First of all, no other currencies or items of value are actually held within the Ripple payment system. Gold traded on Ripple will be held in a vault somewhere, and U.S. dollars (USD) traded will be held in some sort of external financial institution, a bank, credit union or whatever. This is where “Gateways” come into play. “Gateways” are essentially companies that serve as the custodians for non-XRP assets that trade on Ripple.

To make this easy to understand, I will use the USD example. If you are a U.S. citizen and want to hold USD in your Ripple wallet the best “Gateway” to use at the moment is SnapSwap. SnapSwap has a bank account at Bank of America and you “fund” your Ripple wallet with USD by sending the currency to SnapSwap’s bank account. At that point your USD enters the Ripple network and you can purchase XRP and send it to anyone, or you can send your USD to anyone on the Ripple network who also “trusts” SnapSwap. As I mentioned earlier, you don’t need “trust” to send or receive XRP, you only need “trust” to send other items of value that have counter-party risk. Since there is obviously counter-party risk associated with your USD (risk resides at both SnapSwap and Bank of America) a Ripple user must conduct due diligence to determine whether or not they “trust” SnapSwap in order to receive USD via Ripple. The choice is yours.

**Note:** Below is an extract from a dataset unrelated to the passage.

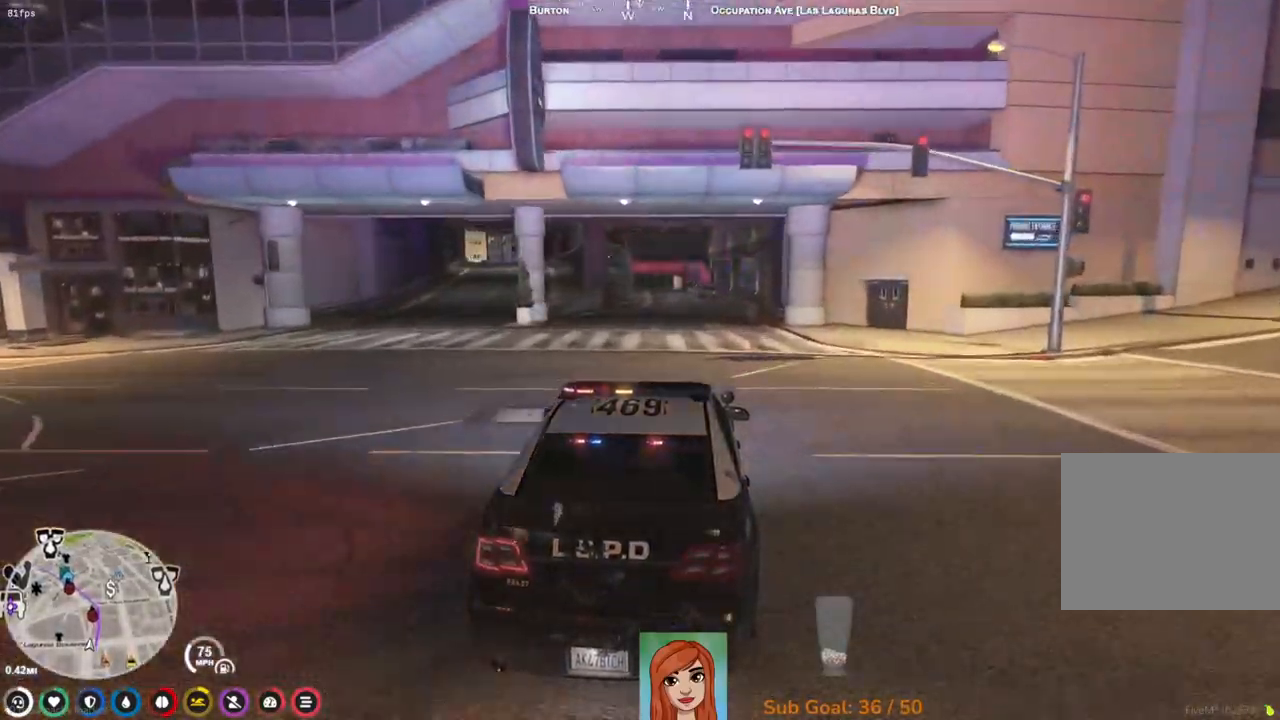
{"keys": ["a", "w"], "events": [[433, "a", "down"]]}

For more information on how SnapSwap funding works, I suggest reading this explanation.

This brings me to what I think is one of the most exciting parts of Ripple, the ability to trade physically backed, deliverable precious metals. All you need is a “Gateway” with a vault (or access to one) that is willing to allow the metals to trade instantaneously and in fractional amounts on the payment system. While my mind was already excited about this potential after I met Phil in NYC, one of the things holding me back from writing this article was the lack of a solid option for doing so. Well that option arrived in January with the launch of Ripple Singapore as a “Gateway” in late January.